2. The “immigrant has to prove value publicly” dynamic Unlike Indian engineers who could leverage an existing hiring network, Chinese ML researchers had to publish their way into legitimacy. Open-source and papers were the currency. This forced a culture of public contribution.
3. China’s ML ambition created a dual audience People like Mu Li and Song Han can reach both English-speaking researchers and the massive Chinese-speaking ML community.
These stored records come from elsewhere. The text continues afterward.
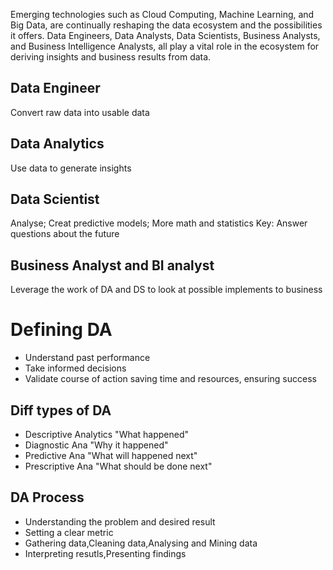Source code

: Emerging technologies such as Cloud Computing, Machine Learning, and Big Data, are continually reshaping the data ecosystem and the possibilities it offers. Data Engineers, Data Analysts, Data Scientists, Business Analysts, and Business Intelligence Analysts, all play a vital role in the ecosystem for deriving insights and business results from data.
## Data Engineer
Convert raw data into usable data
## Data Analytics 
Use data to generate insights
## Data Scientist
Analyse; Creat predictive models; More math and statistics
Key: Answer questions about the future
## Business Analyst and BI analyst
Leverage the work of DA and DS to look at possible implements to business

# Defining DA
+ Understand past performance
+ Take informed decisions
+ Validate course of action saving time and resources, ensuring success
## Diff types of DA
+ Descriptive Analytics "What happened"
+ Diagnostic Ana  "Why it happened"
+ Predictive Ana  "What will happened next"
+ Prescriptive Ana  "What should be done next"
## DA Process
+ Understanding the problem and desired result
+ Setting a clear metric
+ Gathering data,Cleaning data,Analysing and Mining data
+ Interpreting resutls,Presenting findings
This dual leverage makes public teaching unusually high-ROI for them specifically.
4. DeepSeek’s open-weight releases changed the game DeepSeek (Wenfeng Liang’s team) releasing R1, V3, V4 weights openly — when they had zero obligation to — is the latest and most dramatic example. A Chinese org out-openness’d OpenAI. This has ripple effects on the whole community’s norms.
What This Means for You Practically
You’re already aligned with this subculture by instinct:
- You’re studying nanoGPT (Karpathy’s thing)
- You follow Wenfeng Liang and DeepSeek
- You maintain a public knowledge base and blog
- You train models from scratch rather than just calling APIs
The moves that plug you into this network:
- Write about your MI300X GPT-2 training run — publicly, with numbers. AMD + large model + from scratch is genuinely rare. Mu Li’s audience would read this.
- Contribute to vLLM or FlashAttention — even docs or small fixes. You’re now in the contributor graph.
- Post on the same channels they use — X/Twitter, Hugging Face, arXiv (even technical reports). Bilibili if you want the Chinese-speaking audience.
- Reference their work explicitly — “I implemented this based on Karpathy’s nanoGPT, here’s what I changed for AMD.” This creates a trail they or their followers can find.
The overseas Chinese ML/AI network isn’t based on ethnicity — it’s based on public technical contribution. That’s a network you can earn your way into by building in public, which you’re already doing.